### Document passage
────────────────────

Architecture + Psychology: Architectural Responses to Support Human Wellness

Designing for today’s world is more nuanced than ever. External pressures—including constant virtual connection, heavy exposure to a 24/7 news cycle, and erosion of traditional sources of community—have contributed to higher rates of anxiety and depression, feelings of loneliness, lack of confidence, and separation from community and self. As humans, in order to survive and thrive, we must find ways to connect with each other, the environment, and community.  

Our opportunity, as designers, is to create spaces that connect people with one another and with their environment—to create spaces that support human wellness. 

To delve deeper into the psychological characteristics of human wellness, KSS Architects Partner Merilee Meacock, AIA, PP, LEED AP, has been collaborating with John Herrington, PhD, a clinical psychologist and researcher at the Children’s Hospital of Philadelphia and Perelman School of Medicine at the University of Pennsylvania. Merilee and John’s ongoing dialogue around the intersection of architecture and psychology is informing our approach to designing environments that support human wellness.

Intersections—Architecture + Psychology

Attention Restoration / Biophilic & Sensory Design

Our attention resources are finite, and constantly taxed throughout the day as we encounter innumerable stimuli at work, at play, and at home. A longstanding framework, known as Attention Restoration Theory (ART), posits that exposure to nature has the power to restore the human attentional system and reset our mood. 

An architectural response to this theory is to incorporate biophilic design—a design approach that reconnects humans to nature through tactile, visual, and passive experiences—thereby directly tapping into the psychological mechanisms that optimize attentional resource allocation. In practice, we apply this approach through incorporation of natural cues like daylight, natural materials, plant life, and outdoor spaces.

Consideration of attentional resources also applies to sensory design—design which contemplates what it is like to experience a space through all of one’s senses. Sensory experiences—how a space smells, its volume level, the presence or absence of clear wayfinding—can take up significant amount of our attentional stores. Sensory cues through materials, textures, views, and sounds use architecture to empower individuals to easily and safely navigate the built environment, which in turn reduces the attentional load needed to do so.

Neurodiversity / Experiential & Universal Design

The concept of neurodiversity recognizes and respects neurological differences as any other human variation. This view, that neurological differences like Autism Spectrum Disorder or ADHD are the result of normal, natural variation in the human genome, is increasingly supported by science. As designers, neurodiversity expands our understanding of how people experience the world and built environments.

We connect expanded recognition of neurodiversity to experiential design. This design approach takes into account how we experience a built environment through functional, emotional, social, and symbolic experiences and in turn affect how we behave in a given space. As a result of expanded recognition of neurodiversity, we must consider a wider swath of experiences far beyond the “obvious” or “typical” as there really is no such experience.

Neurodiversity also relates to universal design, an approach which considers everyone regardless of age, gender, mobility, and socio-economic class in order to remove barriers and ensure individuals feel connected to the greater whole. As designers, we continue to determine how we can create universally designed spaces that improve the experience in the built environment for the most amount of people. This poses the challenge of finding a way to consider, and incorporate into design, the full spectrum of neurodiversity. 

At KSS, we are always seeking out innovative ways to create places that improve lives. At Bancroft’s Mount Laurel Campus, KSS designed a ‘sensory trail’ that offers students and residents with various sensory experiences throughout campus, from the sensation of water in the indoor pool to the aromas of intentionally landscaped plant species along the bike/trail paths. At Gottesman RTW Academy, KSS incorporated biophilic elements through an outdoor classroom, interactive compost area, and aromatic garden. At these and all of our projects, we design for impact; as we continue to explore the intersections of architecture and psychology, we hope to discover how these intersections can aid us in this mission.

────────────────────

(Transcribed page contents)

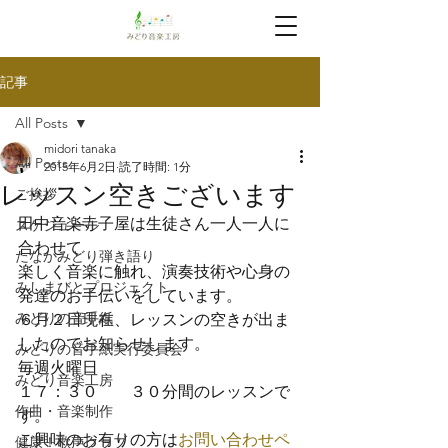
記事
All Posts
midori tanaka
All Posts
2015年6月2日
読了時間: 1分
レッスン空きございます
ご挨拶
田中音楽寺子屋は生徒さん一人一人に
スケジュール
合わせて
たなかみどり弾き語り
楽しく音楽に触れ、演奏技術や心身の
みしまびとプロジェクト
発達のお手伝いをしています。
みどりの音手紙
６月２日現在、レッスンの空きが出ま
したのでお知らせします。
みどりの音手紙実行委員会
毎週火曜日
みどり音楽工房
１７：３０　　３０分間のレッスンで
作曲・音楽制作
す。
ご興味のお有りの方は
お問い合わせペ
健康！歌声クラブ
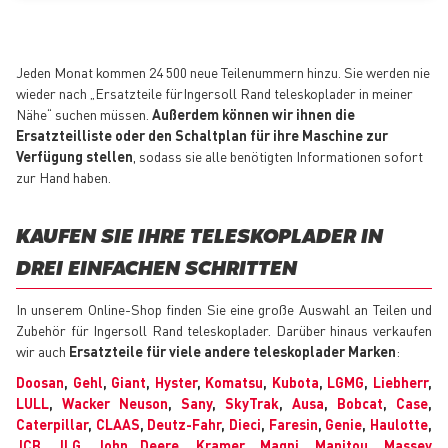
Jeden Monat kommen 24 500 neue Teilenummern hinzu. Sie werden nie
wieder nach „Ersatzteile fürIngersoll Rand teleskoplader in meiner
Nähe“ suchen müssen.
Außerdem können wir ihnen die
Ersatzteilliste oder den Schaltplan für ihre Maschine zur
Verfügung stellen
, sodass sie alle benötigten Informationen sofort
zur Hand haben.
KAUFEN SIE IHRE TELESKOPLADER IN
DREI EINFACHEN SCHRITTEN
In unserem Online-Shop finden Sie eine große Auswahl an Teilen und
Zubehör für Ingersoll Rand teleskoplader. Darüber hinaus verkaufen
wir auch
Ersatzteile für viele andere teleskoplader Marken
:
Doosan
,
Gehl
,
Giant
,
Hyster
,
Komatsu
,
Kubota
,
LGMG
,
Liebherr
,
LULL
,
Wacker Neuson
,
Sany
,
SkyTrak
,
Ausa
,
Bobcat
,
Case
,
Caterpillar
,
CLAAS
,
Deutz-Fahr
,
Dieci
,
Faresin
,
Genie
,
Haulotte
,
JCB
,
JLG
,
John Deere
,
Kramer
,
Magni
,
Manitou
,
Massey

────────────────────

### Task goal
Please give the architecture and psychology text from "Attention Restoration /" to "and outdoor spaces." again, changing "finite" to "limited". The records aren't needed for this.

### Exercise result
Attention Restoration / Biophilic & Sensory Design

Our attention resources are limited, and constantly taxed throughout the day as we encounter innumerable stimuli at work, at play, and at home. A longstanding framework, known as Attention Restoration Theory (ART), posits that exposure to nature has the power to restore the human attentional system and reset our mood. 

An architectural response to this theory is to incorporate biophilic design—a design approach that reconnects humans to nature through tactile, visual, and passive experiences—thereby directly tapping into the psychological mechanisms that optimize attentional resource allocation. In practice, we apply this approach through incorporation of natural cues like daylight, natural materials, plant life, and outdoor spaces.